Although some of the documents provided by the defendants were prepared After CA was awarded on September 3, 1974, the Court is not persuaded by plaintiffs' assertion that this material undercuts the adequacy of the original finding. First, based on the material available Before September 3, 1974, the Court must conclude that the Agency's decision to award CA to Georgia was supported by substantial evidence. The Court, in its memorandum opinion of February 28, 1977, indicated that it would rely on the good faith of the defendants to avoid Post hoc rationalization of their administrative decision. 428 F. Supp. at 121. It is satisfied that no such rationalization has occurred. Second, the Agency Should have reviewed the post-1974 material in order to determine the continuing adequacy of the applicant state. Moreover, because this Court expressly recognized the possibility "that further consideration of the capability finding (may be) warranted," a review of the post-1974 documents was certainly appropriate.

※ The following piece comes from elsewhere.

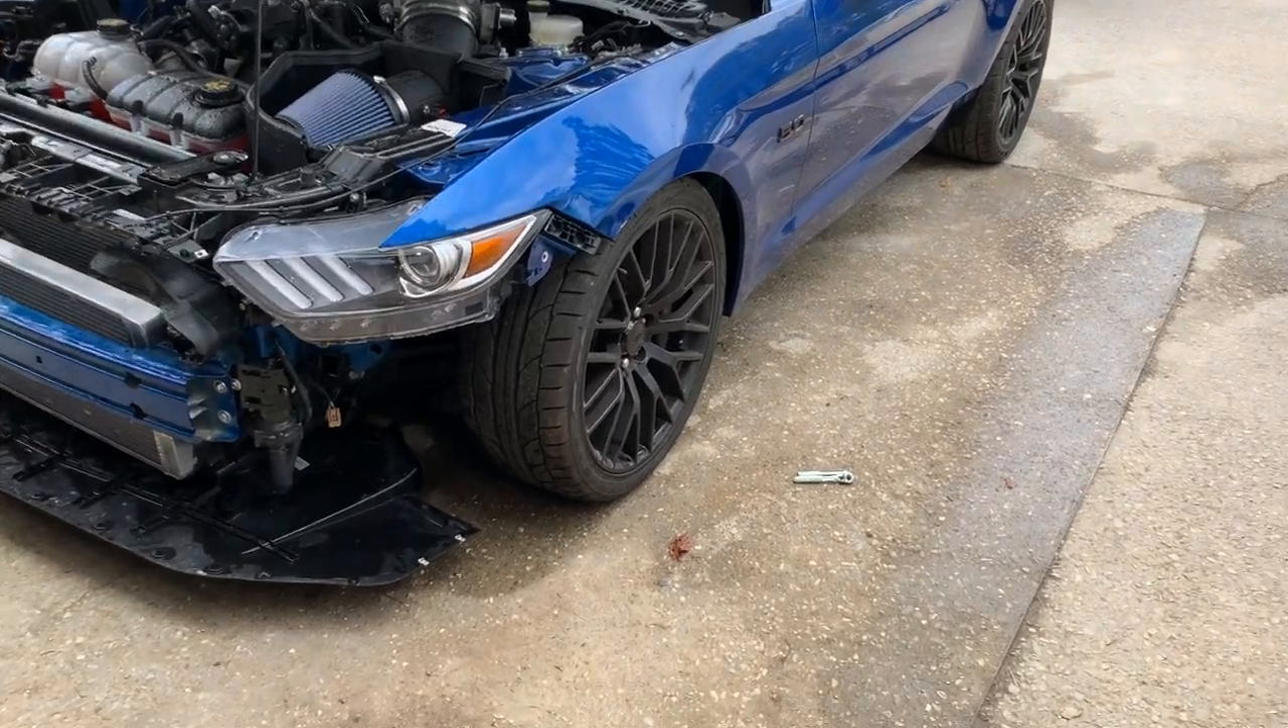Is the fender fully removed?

To counter this documentary evidence, plaintiffs have merely introduced several statistics which suggest that, in certain respects, Georgia's highway system may be inadequate. However, none of this material raises any doubt as to the sufficiency of the evidence on which FHWA relied in accepting Georgia's Certification. In light of the documentary exhibits, the Court finds that there are no material facts in dispute with respect to the sufficiency of the evidence relied on by the defendants. Accordingly, on Count IV of the second amended complaint, the Court shall enter summary judgment in favor of the defendants.

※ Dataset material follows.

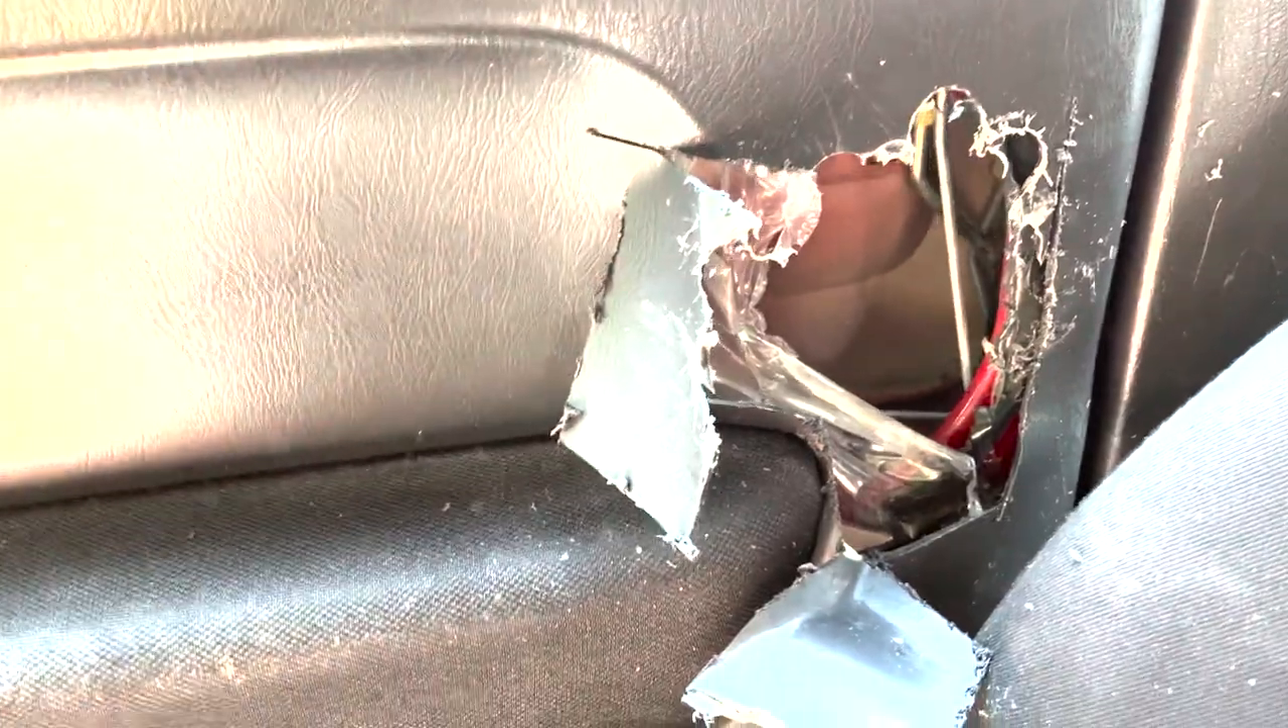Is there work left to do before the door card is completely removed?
Yes.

After a review, pursuant to 5 U.S.C. § 702 (1976), of both the defendants' final CA regulations and the decision to award CA to Georgia, the Court must conclude that plaintiffs have made no showing that either action was arbitrary, capricious, or contrary to law. Indeed, the Court finds both Agency actions to have been reasonable and in compliance with 23 U.S.C. § 117 (1976), as construed by this Court. Because there are no issues of material fact in dispute, defendants' motion for summary judgment on Counts IV and V of the second amended complaint is granted.
An Order in accordance with the foregoing will be issued of even date herewith.